We were met by César Pancorvo who looks after university services at Villa campus. Villa campus backs onto the huge mountain ranges of Lima where the shanty town is full of brightly painted colourful houses.

We explored the campus which had some very cool facilities. The campus had very lush green gardens and a large grassy knoll where students were lying or studying in the sun. César explained that the grassy area is where the campus holds concerts and outdoor movies during Cultural Fridays. We explored the large basketball courts, football field, gymnasium and swimming pool. UPC has its own swim squad, basketball team, football teams and other sporting clubs.

César took us to the health building where they had a medical room equipped with many models of body parts, fetuses, and muscle groups. They were very cool and we wanted to go in to play with the models, but the room was locked and could not be accessed.

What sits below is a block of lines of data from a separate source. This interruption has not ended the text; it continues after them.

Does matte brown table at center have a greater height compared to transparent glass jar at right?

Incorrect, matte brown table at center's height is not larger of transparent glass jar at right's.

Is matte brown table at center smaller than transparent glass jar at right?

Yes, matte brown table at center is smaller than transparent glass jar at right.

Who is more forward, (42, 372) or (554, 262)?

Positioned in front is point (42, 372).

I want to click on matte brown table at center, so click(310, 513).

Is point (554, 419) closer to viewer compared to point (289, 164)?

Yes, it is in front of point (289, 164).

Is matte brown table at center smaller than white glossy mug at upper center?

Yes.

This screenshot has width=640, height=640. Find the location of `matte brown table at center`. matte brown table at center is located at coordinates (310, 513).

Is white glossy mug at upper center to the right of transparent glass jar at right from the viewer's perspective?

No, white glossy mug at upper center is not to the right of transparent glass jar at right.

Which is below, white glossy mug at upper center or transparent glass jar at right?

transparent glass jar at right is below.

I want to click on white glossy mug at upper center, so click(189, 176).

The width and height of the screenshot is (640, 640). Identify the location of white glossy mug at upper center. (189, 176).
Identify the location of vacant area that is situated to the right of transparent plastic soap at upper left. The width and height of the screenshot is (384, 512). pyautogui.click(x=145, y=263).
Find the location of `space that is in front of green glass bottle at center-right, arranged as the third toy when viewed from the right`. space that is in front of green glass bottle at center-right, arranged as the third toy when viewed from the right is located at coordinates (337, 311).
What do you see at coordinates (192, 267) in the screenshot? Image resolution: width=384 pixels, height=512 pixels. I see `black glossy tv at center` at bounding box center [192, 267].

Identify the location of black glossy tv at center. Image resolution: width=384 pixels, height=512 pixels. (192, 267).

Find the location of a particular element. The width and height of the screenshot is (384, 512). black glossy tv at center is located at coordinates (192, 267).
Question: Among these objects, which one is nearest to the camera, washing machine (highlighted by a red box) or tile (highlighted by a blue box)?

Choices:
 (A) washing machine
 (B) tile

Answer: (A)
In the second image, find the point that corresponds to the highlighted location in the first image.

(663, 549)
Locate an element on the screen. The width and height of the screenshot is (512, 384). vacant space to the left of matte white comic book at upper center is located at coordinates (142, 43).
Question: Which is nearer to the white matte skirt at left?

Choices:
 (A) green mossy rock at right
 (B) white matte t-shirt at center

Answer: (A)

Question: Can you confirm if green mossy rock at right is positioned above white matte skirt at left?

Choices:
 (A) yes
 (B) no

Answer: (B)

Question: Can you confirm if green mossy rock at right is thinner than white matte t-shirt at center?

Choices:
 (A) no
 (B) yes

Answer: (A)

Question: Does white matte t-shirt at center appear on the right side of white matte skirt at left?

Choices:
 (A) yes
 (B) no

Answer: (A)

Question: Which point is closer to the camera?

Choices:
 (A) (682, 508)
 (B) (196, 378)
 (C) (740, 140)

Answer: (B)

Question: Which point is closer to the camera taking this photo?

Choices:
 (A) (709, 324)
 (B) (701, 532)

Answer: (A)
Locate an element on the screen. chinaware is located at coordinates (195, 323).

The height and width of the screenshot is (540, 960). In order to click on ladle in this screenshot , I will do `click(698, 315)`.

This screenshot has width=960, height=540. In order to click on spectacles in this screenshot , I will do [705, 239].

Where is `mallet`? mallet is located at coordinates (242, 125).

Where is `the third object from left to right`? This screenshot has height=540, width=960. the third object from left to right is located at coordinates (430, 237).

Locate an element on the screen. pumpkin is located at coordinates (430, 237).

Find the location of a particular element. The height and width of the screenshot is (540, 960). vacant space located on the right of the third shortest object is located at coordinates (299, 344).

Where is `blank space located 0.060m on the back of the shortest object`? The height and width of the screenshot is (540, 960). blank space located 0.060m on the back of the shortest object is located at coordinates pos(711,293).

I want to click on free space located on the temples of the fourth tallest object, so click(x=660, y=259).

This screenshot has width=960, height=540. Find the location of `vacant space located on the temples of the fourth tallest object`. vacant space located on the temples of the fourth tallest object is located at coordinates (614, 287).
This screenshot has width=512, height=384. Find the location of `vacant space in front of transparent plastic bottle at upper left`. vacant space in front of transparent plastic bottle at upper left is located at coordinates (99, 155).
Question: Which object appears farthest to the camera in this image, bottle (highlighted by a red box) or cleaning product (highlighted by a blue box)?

I was invited to join in a practical nutrition class. One of the students leant me their lab coat and I joined the students mixing liquids in a beaker. We were making soap from what I could tell was some kind of fat, a clear liquid and oranges.

We had to get back to the other campus for some other appointments, so we headed back out to the road to find our driver. We said farewell to César who had been a wonderful tour guide.